Given records:
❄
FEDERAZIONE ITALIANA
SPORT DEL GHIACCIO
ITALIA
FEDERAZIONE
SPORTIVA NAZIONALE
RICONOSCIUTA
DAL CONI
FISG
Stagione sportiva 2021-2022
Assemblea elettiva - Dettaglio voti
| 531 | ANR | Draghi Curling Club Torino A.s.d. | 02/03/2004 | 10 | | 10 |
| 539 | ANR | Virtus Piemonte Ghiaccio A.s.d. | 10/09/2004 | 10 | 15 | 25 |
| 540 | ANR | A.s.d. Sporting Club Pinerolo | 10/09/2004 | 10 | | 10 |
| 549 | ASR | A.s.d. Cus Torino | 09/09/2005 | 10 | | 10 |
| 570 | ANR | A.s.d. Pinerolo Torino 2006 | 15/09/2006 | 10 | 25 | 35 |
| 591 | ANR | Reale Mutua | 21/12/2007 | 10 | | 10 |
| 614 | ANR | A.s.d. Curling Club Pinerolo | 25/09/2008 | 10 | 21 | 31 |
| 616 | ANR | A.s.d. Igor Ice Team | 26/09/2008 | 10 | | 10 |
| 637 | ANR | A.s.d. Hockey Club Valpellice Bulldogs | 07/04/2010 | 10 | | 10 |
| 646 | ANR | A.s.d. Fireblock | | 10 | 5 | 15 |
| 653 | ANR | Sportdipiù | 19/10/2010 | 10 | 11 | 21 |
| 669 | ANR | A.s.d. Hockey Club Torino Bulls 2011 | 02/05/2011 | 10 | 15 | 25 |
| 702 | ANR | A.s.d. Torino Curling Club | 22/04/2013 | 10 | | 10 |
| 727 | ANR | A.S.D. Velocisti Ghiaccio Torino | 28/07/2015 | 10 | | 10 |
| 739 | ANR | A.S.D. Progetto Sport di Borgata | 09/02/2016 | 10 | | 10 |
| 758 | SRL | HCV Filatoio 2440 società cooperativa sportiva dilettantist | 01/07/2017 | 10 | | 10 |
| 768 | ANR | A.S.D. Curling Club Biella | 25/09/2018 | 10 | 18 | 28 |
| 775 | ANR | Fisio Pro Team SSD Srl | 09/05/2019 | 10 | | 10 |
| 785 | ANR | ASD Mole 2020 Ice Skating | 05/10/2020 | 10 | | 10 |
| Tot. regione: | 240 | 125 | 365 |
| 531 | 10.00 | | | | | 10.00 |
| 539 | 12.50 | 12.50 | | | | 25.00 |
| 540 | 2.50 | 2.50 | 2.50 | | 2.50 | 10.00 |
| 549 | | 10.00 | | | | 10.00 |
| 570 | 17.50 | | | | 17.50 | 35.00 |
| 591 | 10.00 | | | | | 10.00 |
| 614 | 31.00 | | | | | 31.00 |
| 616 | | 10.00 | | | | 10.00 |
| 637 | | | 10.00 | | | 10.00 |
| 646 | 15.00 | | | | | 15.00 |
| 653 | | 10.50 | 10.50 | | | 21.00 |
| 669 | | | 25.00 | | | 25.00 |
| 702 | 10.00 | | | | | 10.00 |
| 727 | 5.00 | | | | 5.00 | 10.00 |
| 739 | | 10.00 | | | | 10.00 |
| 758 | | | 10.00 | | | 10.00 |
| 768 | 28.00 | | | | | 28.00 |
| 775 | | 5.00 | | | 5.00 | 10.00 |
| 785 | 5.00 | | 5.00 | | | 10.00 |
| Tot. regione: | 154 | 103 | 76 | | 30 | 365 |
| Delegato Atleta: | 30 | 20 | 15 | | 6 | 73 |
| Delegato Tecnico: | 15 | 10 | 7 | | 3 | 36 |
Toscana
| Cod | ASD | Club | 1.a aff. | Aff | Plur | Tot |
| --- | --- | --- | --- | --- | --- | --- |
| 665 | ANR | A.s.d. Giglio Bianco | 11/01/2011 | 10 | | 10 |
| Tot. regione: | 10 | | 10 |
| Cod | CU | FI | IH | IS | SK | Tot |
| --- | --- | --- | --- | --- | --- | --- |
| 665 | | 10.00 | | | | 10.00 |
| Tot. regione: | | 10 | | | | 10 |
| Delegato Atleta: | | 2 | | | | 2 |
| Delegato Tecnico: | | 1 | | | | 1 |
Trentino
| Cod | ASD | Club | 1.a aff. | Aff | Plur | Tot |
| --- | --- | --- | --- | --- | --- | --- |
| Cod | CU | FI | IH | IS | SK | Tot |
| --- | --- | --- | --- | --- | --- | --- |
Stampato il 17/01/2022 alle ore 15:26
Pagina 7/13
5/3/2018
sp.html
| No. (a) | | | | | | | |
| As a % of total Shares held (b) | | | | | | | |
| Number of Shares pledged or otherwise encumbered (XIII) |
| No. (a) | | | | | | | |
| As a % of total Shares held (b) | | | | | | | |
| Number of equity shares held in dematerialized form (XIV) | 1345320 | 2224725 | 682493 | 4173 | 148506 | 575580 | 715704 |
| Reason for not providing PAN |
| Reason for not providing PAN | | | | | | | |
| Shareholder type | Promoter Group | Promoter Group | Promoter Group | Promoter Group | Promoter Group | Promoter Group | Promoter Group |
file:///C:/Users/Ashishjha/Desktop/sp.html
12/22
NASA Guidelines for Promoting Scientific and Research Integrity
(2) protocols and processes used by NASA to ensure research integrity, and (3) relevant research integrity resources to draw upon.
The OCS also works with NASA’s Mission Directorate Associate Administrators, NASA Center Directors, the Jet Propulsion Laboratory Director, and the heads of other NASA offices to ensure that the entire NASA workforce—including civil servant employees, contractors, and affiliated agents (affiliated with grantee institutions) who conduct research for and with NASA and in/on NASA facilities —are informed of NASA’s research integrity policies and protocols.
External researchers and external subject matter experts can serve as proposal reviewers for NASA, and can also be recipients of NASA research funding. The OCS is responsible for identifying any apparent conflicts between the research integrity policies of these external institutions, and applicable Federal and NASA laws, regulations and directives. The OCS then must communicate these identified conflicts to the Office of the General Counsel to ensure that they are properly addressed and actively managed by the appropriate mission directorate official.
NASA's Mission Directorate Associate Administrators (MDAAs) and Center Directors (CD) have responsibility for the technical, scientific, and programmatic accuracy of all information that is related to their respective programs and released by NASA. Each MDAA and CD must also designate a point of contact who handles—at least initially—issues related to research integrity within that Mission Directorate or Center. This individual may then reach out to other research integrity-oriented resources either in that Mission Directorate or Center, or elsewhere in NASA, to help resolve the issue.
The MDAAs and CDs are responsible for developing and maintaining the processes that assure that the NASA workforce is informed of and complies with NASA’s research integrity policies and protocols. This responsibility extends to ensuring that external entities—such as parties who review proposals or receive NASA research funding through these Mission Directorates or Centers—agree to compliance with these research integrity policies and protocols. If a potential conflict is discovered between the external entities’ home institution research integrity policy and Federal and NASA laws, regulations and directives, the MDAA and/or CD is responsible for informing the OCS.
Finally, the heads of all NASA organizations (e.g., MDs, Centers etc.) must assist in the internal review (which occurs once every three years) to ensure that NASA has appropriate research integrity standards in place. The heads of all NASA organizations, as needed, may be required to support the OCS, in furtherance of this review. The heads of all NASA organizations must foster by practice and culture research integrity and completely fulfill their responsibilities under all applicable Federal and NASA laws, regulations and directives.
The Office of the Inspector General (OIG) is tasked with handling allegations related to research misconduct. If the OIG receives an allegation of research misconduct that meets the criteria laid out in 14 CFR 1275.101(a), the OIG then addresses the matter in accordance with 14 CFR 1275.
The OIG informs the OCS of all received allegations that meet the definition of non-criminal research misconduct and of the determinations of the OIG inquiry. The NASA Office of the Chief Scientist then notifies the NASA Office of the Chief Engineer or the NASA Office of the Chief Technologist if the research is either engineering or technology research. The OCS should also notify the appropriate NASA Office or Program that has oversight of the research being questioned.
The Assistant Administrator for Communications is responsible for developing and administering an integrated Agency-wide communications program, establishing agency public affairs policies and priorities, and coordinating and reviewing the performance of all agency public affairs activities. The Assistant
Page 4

Your instructions: Give back, exactly as written, the stretch from the line with "01/07/2017 | 10 | | 10 |" through the line with "12.50 | | | | 25.00 |", and no other lines from the records above.

Solution for this problem:
| 758 | SRL | HCV Filatoio 2440 società cooperativa sportiva dilettantist | 01/07/2017 | 10 | | 10 |
| 768 | ANR | A.S.D. Curling Club Biella | 25/09/2018 | 10 | 18 | 28 |
| 775 | ANR | Fisio Pro Team SSD Srl | 09/05/2019 | 10 | | 10 |
| 785 | ANR | ASD Mole 2020 Ice Skating | 05/10/2020 | 10 | | 10 |
| Tot. regione: | 240 | 125 | 365 |
| 531 | 10.00 | | | | | 10.00 |
| 539 | 12.50 | 12.50 | | | | 25.00 |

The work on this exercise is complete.